When the grey seas beat down on this low wall
Remember us who built it high and died
We knew the fish of the sea, we knew the soaring falcon,
We tasted bread and wine and love and loss.
BY THE GATE
The cloaked man waiting by the gate
Shivers in the warming day
The planned arrival’s running late
West wind drives the clouds away
The cloaked man taps his booted feet
Fumbles out a stained small case,
Stares at a photo; fingers beat
On holster; silence in his face
A movement down the uneven road
Pulls him to a straighter stance
The guards decant the expected load
Through the gate the groups advance
The gate is shut. He has to wait,
Hears a skylark in the sky.
The man’s gone through another gate
And like the load, begins to die.
“Thou wast not born for death, immortal bird,
No hungry generations tread thee down”
But nightingales are begotten, born and die
Living a lifespan lesser than a dog.
I sing back not to the immortal song
But to the bird that might not last the summer.
Though fumbling in the enveloping folds of time
I hear what Spartans at Thermopylae
Recalled and what some thornscratched hunter heard
When humans first had wandered across sands
Into a colder, richer, trap-strewn land;
And when I smell salt water or top the ridge
Where treeless, manless, sweeps the unmarked waste
I am not the first, and clustering, unseen eyes
Share, and another mouth remembers taste
And lone and many, the nightingale’s notes rise.
The first, short poem is my reaction to an old wall. For sure the people who built it are long dead. Even its purpose is now unclear. But I wonder about those people and am aware that I share things with them.
The second is less about time. It’s about death, duty and conscience. The soldier or paramilitary policeman is not a bad man. He wants to do his duty and see his family again. But he’s supporting a mass murder, a group of unarmed people being executed. I was thinking about the Second World War and I imagined the guard as a German or Nazi ally, but even within the span of the technology described (a gun, a presumably motorised vehicle) this scene could be in many places and times: it’s a recurring tragedy.
I use simple language and understatement to convey both horror and the deadening of senses. The guard is surviving by desensitising himself to suffering: but there is a cost.

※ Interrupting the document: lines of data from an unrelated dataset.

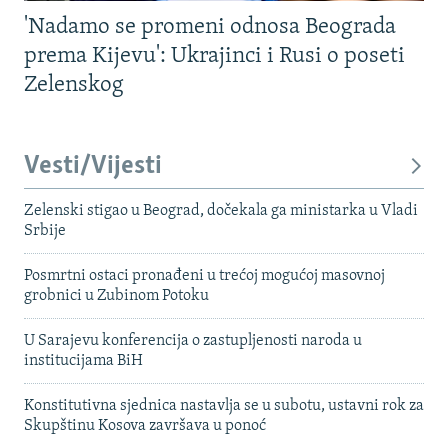
'Nadamo se promeni odnosa Beograda
prema Kijevu': Ukrajinci i Rusi o poseti
Zelenskog
Vesti/Vijesti
Zelenski stigao u Beograd, dočekala ga ministarka u Vladi
Srbije
Posmrtni ostaci pronađeni u trećoj mogućoj masovnoj
grobnici u Zubinom Potoku
U Sarajevu konferencija o zastupljenosti naroda u
institucijama BiH
Konstitutivna sjednica nastavlja se u subotu, ustavni rok za
Skupštinu Kosova završava u ponoć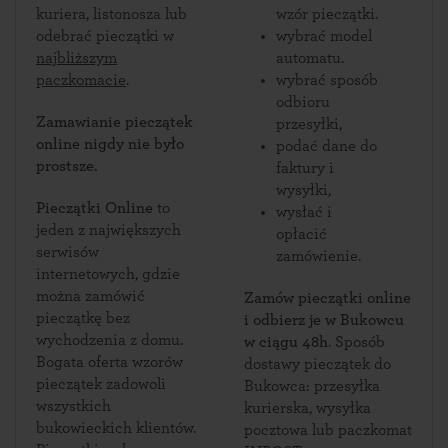
kuriera, listonosza lub
wzór pieczątki.
odebrać pieczątki w
wybrać model
najbliższym
automatu.
paczkomacie
.
wybrać sposób
odbioru
Zamawianie pieczątek
przesyłki,
online nigdy nie było
podać dane do
prostsze.
faktury i
wysyłki,
Pieczątki Online
to
wysłać i
jeden z największych
opłacić
serwisów
zamówienie.
internetowych, gdzie
można zamówić
Zamów pieczątki online
pieczątkę bez
i odbierz je w Bukowcu
wychodzenia z domu.
w ciągu 48h
. Sposób
Bogata oferta wzorów
dostawy pieczątek do
pieczątek zadowoli
Bukowca: przesyłka
wszystkich
kurierska, wysyłka
bukowieckich klientów.
pocztowa lub paczkomat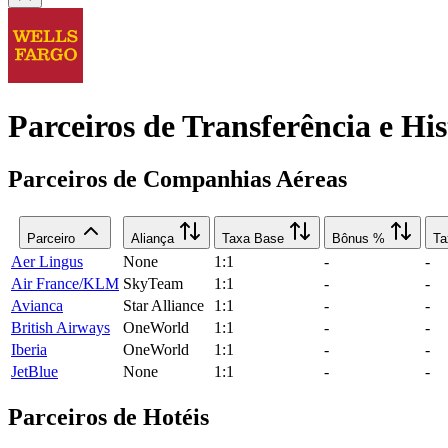
Parceiros de Transferência e Hi
Parceiros de Companhias Aéreas
Parceiro
Aliança
Taxa Base
Bônus %
Ta
Aer Lingus
None
1:1
-
-
Air France/KLM
SkyTeam
1:1
-
-
Avianca
Star Alliance
1:1
-
-
British Airways
OneWorld
1:1
-
-
Iberia
OneWorld
1:1
-
-
JetBlue
None
1:1
-
-
Parceiros de Hotéis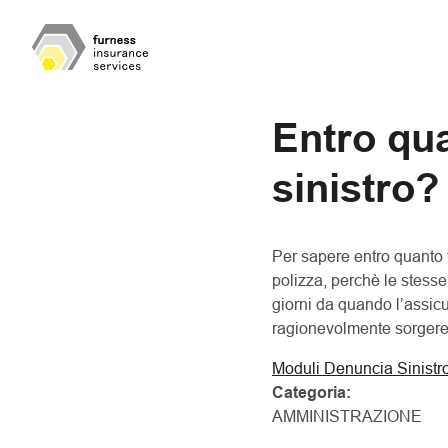
Entro qu
sinistro?
Per sapere entro quanto 
polizza, perchè le stess
giorni da quando l’assic
ragionevolmente sorgere u
Moduli Denuncia Sinistr
Categoria:
AMMINISTRAZIONE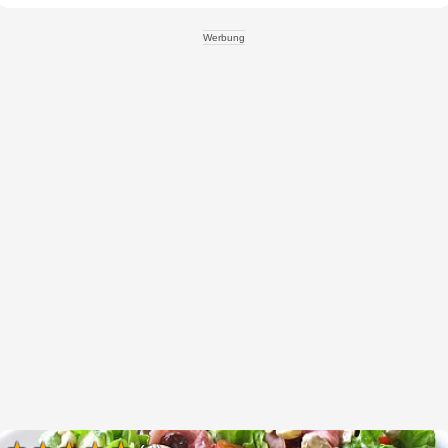
Werbung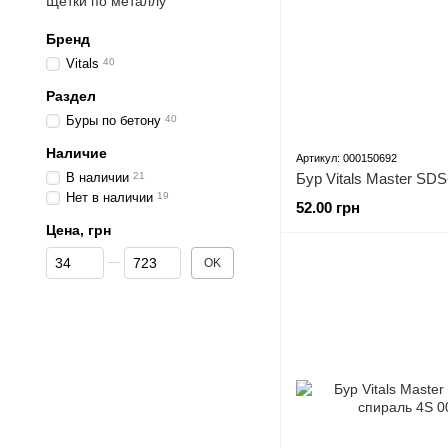
Щетки по металлу
Бренд
Vitals
40
Раздел
Буры по бетону
40
Наличие
Артикул: 000150692
В наличии
21
Нет в наличии
19
52.00 грн
Цена, грн
От Цена, грн
До Цена, грн
OK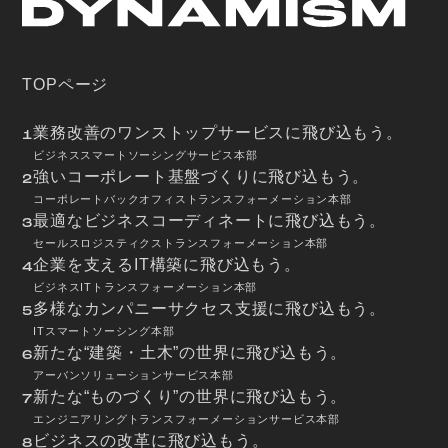
TOPページ
業務改善のワンストップサービスに飛び込もう。
1
ビジネススマートソーシングサービス本部
強いコーポレート基盤づくりに飛び込もう。
2
コーポレートバックオフィストランスフォーメーション本部
最適なビジネスコーディネートに飛び込もう。
3
セールスロジスティクストランスフォーメーション本部
企業を支えるIT構築に飛び込もう。
4
ビジネスITトランスフォーメーション本部
多様なカンパニーサクセス支援に飛び込もう。
5
ITスマートソーシング本部
新たな“建築・土木”の世界に飛び込もう。
6
アーバンソリューションサービス本部
新たな“ものづくり”の世界に飛び込もう。
7
エンジニアリングトランスフォーメーションサービス本部
ビジネスの改革に飛び込もう。
8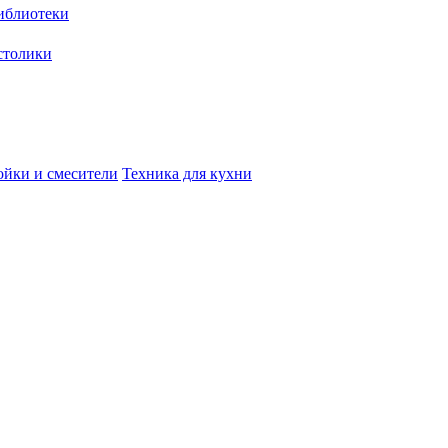
иблиотеки
столики
йки и смесители
Техника для кухни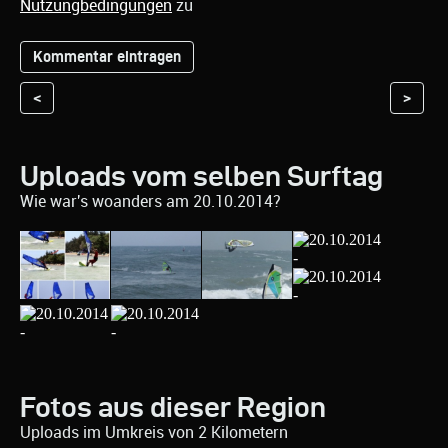
Nutzungbedingungen
zu
<
>
Uploads vom selben Surftag
Wie war's woanders am 20.10.2014?
Fotos aus dieser Region
Uploads im Umkreis von 2 Kilometern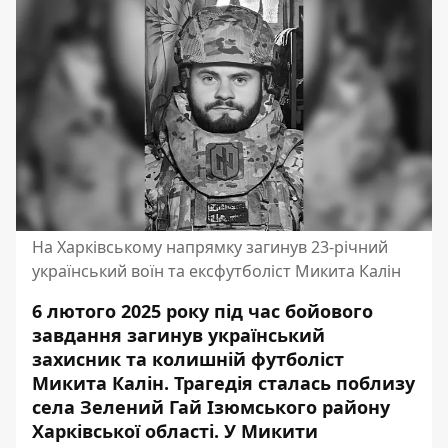
На Харківському напрямку загинув 23-річний
український воїн та ексфутболіст Микита Калін
6 лютого 2025 року під час бойового
завдання загинув український
захисник та колишній футболіст
Микита Калін. Трагедія сталась поблизу
села Зелений Гай Ізюмського району
Харківської області. У Микити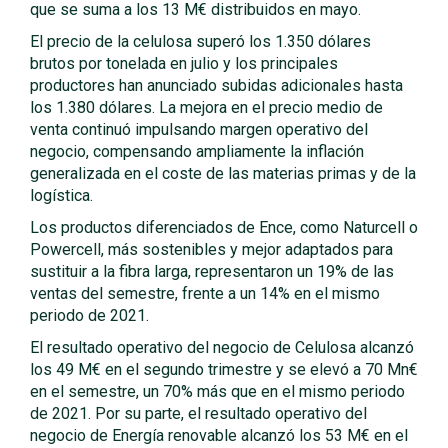
que se suma a los 13 M€ distribuidos en mayo.
El precio de la celulosa superó los 1.350 dólares
brutos por tonelada en julio y los principales
productores han anunciado subidas adicionales hasta
los 1.380 dólares. La mejora en el precio medio de
venta continuó impulsando margen operativo del
negocio, compensando ampliamente la inflación
generalizada en el coste de las materias primas y de la
logística.
Los productos diferenciados de Ence, como Naturcell o
Powercell, más sostenibles y mejor adaptados para
sustituir a la fibra larga, representaron un 19% de las
ventas del semestre, frente a un 14% en el mismo
periodo de 2021.
El resultado operativo del negocio de Celulosa alcanzó
los 49 M€ en el segundo trimestre y se elevó a 70 Mn€
en el semestre, un 70% más que en el mismo periodo
de 2021. Por su parte, el resultado operativo del
negocio de Energía renovable alcanzó los 53 M€ en el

The third is very much about time. The opening quote is Keats, of course, from his “Ode to a Nightingale”. Keats saw the Nightingale as immortal in contrast to his own short, doomed life. I remind myself that real Nightingales are individuals which live a lot shorter lives than Keats. But then with Keats I realise that even though the Nightingales are different, the same song was heard by humans in very different times and situations. I quote just two examples – the Spartan warriors at Thermopylae and the first Homo sapiens (or humans of any sort) to reach Europe. This brings me to remember other experiences that unite me with people long-dead (smelling salt water, reaching the top of a ridge and seeing a vast wilderness stretching out) and I have a sense of their continuing presence.
When I wrote this poem I’d been reading a lot of Tennyson and I suspect the line “Where treeless, manless, sweeps the unmarked waste” is one I wouldn’t have written otherwise. The sense of it is very me but the inversion and sweep of the thing is more Tennyson. In the last line, the nightingale’s notes are “Lone and many”, recalling that this may be one bird, but it sings as others have sung.